- _TASK MATERIAL_:
====================
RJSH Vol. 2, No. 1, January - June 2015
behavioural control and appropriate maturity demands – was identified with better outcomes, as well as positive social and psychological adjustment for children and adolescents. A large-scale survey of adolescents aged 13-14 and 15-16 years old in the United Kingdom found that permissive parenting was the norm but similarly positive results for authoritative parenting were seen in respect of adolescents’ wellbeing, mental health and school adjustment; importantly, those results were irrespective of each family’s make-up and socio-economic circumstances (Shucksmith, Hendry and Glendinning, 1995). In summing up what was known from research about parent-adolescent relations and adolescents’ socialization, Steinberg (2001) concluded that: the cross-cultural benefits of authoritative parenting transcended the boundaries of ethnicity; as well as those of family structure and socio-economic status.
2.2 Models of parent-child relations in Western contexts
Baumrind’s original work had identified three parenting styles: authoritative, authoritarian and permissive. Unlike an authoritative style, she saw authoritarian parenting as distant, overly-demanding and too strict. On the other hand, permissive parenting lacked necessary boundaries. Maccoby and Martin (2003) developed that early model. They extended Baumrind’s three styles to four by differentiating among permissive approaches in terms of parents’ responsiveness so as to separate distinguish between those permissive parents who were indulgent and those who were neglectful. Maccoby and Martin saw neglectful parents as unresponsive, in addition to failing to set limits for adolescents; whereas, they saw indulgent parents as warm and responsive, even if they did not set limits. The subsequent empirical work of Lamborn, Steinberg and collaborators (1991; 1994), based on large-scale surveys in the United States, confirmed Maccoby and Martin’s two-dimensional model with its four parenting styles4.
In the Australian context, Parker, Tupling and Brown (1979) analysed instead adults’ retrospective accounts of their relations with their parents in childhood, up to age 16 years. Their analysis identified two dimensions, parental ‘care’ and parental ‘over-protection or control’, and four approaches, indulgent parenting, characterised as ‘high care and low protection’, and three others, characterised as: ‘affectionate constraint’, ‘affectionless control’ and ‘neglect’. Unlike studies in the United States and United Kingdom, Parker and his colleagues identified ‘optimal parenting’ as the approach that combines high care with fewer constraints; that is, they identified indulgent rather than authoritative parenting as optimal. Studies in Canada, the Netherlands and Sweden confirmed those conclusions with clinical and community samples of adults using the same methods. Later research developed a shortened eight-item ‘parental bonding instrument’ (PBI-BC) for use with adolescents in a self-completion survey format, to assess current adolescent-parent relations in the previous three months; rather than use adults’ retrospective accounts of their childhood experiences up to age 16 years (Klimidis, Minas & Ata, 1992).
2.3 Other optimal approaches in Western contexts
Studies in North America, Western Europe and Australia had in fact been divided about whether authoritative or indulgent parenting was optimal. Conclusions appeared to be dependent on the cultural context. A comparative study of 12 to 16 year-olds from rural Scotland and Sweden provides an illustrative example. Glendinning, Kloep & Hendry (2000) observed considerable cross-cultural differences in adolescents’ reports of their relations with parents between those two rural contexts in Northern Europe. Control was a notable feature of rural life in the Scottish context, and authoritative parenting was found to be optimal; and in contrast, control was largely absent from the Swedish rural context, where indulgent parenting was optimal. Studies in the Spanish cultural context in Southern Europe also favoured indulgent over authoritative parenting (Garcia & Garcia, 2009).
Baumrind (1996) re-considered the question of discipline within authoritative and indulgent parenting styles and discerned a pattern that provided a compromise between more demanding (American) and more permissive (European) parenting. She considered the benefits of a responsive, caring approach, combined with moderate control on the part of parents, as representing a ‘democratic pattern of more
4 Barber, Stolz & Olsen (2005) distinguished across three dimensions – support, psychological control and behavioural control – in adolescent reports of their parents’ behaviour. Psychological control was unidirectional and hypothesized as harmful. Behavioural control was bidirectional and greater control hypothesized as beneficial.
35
====================
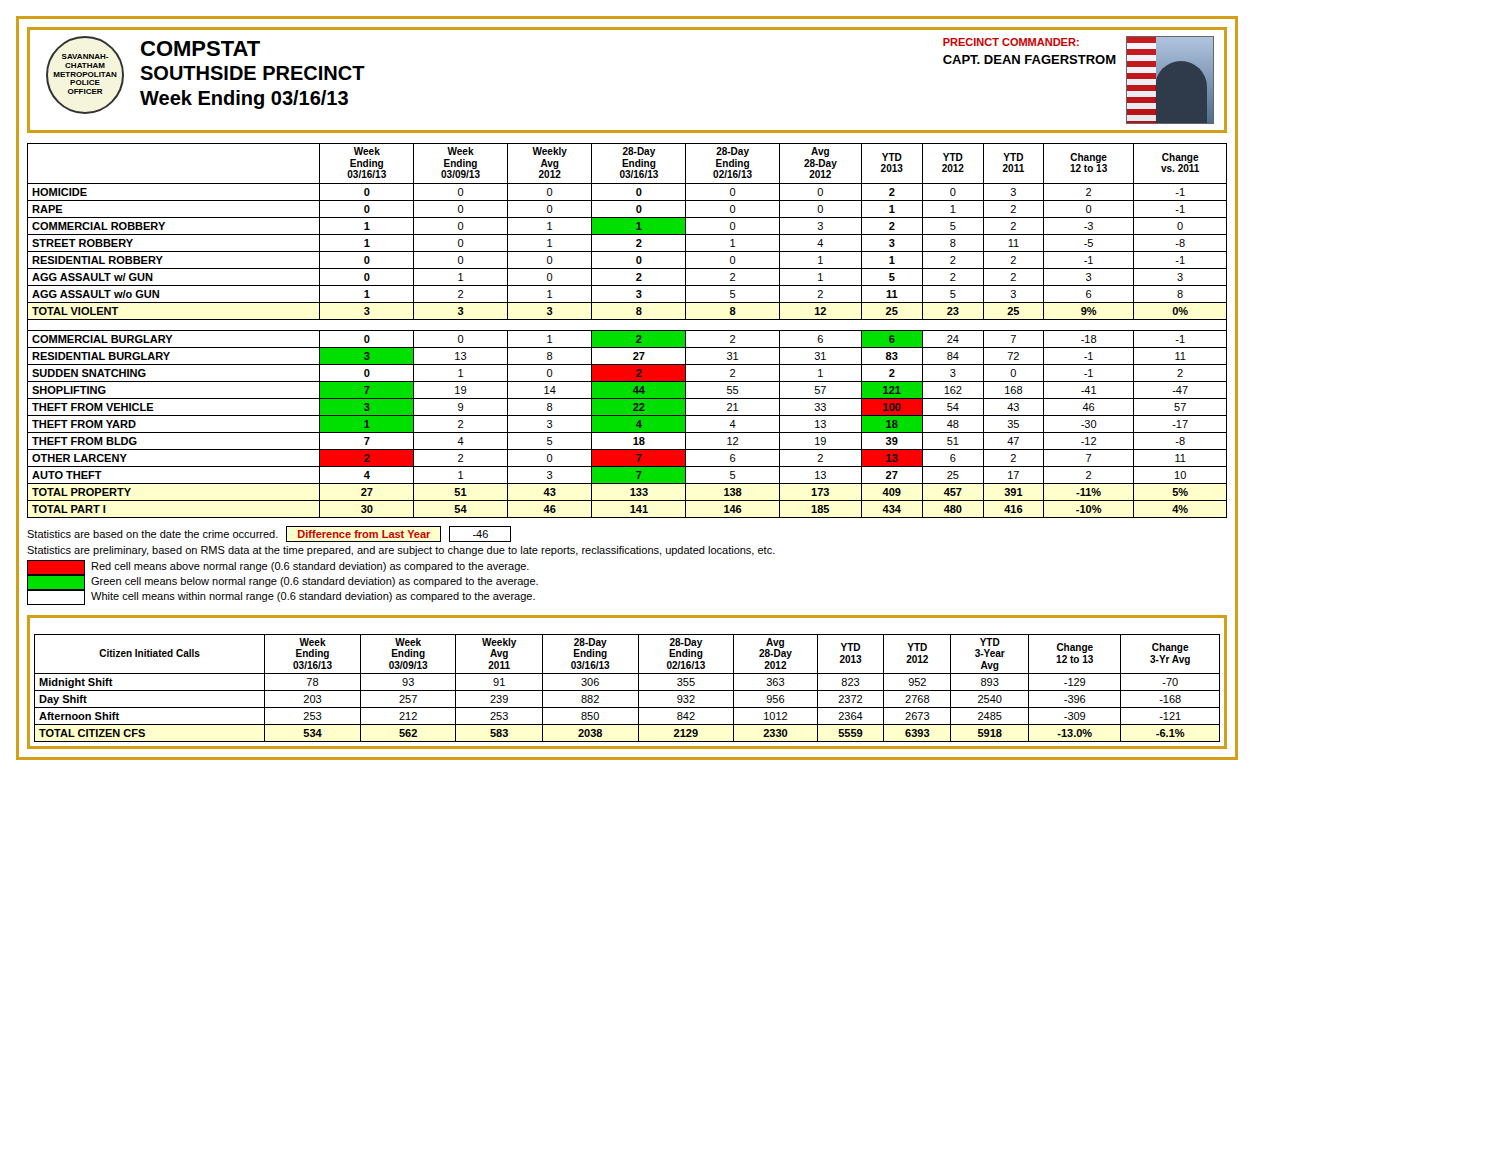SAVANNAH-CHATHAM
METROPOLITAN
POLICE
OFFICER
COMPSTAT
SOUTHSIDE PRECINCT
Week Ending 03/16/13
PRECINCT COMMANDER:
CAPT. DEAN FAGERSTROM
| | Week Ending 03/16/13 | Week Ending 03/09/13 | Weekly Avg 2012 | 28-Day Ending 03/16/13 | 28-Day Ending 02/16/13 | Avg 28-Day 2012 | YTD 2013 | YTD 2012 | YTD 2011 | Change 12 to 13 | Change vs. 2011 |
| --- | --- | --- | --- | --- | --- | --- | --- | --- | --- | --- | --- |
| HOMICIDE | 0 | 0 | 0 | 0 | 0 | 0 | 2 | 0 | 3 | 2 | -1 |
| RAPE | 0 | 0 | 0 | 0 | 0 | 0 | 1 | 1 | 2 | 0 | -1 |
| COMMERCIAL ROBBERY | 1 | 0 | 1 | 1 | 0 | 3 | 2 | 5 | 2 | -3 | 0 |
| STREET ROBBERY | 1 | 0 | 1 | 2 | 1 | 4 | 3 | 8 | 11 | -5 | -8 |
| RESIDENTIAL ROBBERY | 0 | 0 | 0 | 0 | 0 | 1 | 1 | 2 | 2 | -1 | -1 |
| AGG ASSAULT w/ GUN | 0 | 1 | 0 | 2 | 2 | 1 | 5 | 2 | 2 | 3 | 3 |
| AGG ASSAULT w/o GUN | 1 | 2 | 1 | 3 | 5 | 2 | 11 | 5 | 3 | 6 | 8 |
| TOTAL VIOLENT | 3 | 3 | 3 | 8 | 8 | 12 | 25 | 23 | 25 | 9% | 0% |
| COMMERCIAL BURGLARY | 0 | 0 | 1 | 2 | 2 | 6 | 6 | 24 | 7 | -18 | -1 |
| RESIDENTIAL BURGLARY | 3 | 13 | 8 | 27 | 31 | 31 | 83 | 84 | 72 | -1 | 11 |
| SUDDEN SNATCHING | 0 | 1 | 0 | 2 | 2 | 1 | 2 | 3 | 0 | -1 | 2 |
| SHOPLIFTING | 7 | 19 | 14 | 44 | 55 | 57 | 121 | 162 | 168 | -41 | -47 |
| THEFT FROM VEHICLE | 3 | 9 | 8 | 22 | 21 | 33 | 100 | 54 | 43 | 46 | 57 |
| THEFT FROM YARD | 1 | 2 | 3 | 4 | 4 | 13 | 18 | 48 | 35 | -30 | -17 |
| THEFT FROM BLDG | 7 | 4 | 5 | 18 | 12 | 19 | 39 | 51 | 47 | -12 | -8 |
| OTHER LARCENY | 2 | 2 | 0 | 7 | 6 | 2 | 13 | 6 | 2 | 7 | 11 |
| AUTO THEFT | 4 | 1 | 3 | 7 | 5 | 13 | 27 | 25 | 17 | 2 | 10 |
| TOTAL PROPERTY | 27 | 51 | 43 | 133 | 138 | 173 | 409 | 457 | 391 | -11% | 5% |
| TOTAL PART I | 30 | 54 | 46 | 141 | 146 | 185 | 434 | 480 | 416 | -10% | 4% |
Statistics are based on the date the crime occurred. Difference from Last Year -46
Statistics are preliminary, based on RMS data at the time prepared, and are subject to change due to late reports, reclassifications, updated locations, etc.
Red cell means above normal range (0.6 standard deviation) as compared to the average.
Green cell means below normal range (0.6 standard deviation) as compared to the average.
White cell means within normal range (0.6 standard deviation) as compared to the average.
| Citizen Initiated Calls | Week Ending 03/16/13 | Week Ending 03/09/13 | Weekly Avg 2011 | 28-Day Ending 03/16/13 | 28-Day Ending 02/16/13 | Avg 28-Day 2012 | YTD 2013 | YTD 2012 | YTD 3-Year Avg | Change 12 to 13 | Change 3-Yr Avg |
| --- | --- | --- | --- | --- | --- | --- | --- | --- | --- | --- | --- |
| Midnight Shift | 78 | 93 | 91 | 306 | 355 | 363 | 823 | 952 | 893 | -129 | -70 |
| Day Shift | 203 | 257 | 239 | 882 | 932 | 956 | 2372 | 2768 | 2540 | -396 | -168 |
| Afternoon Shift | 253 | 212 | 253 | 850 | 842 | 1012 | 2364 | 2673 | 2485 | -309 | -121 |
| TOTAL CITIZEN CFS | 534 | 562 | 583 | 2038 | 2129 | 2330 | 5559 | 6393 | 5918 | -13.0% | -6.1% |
====================
- _HOW TO COMPLETE THIS TASK_: List every line above containing the word "ROBBERY".

- _SOLUTION TO THIS PROBLEM_:
| COMMERCIAL ROBBERY | 1 | 0 | 1 | 1 | 0 | 3 | 2 | 5 | 2 | -3 | 0 |
| STREET ROBBERY | 1 | 0 | 1 | 2 | 1 | 4 | 3 | 8 | 11 | -5 | -8 |
| RESIDENTIAL ROBBERY | 0 | 0 | 0 | 0 | 0 | 1 | 1 | 2 | 2 | -1 | -1 |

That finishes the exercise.